──────── Dataset extract ────────

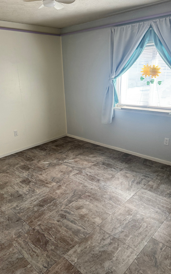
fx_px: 194
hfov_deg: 47.6
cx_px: 78
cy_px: 137
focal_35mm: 26
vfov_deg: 70.4
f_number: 1.78
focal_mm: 6.76
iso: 125
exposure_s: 1/121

────────

- [Task prompt]
Please return the lines above exactly, with the pictures omitted.

- [Exercise solution]
fx_px: 194
hfov_deg: 47.6
cx_px: 78
cy_px: 137
focal_35mm: 26
vfov_deg: 70.4
f_number: 1.78
focal_mm: 6.76
iso: 125
exposure_s: 1/121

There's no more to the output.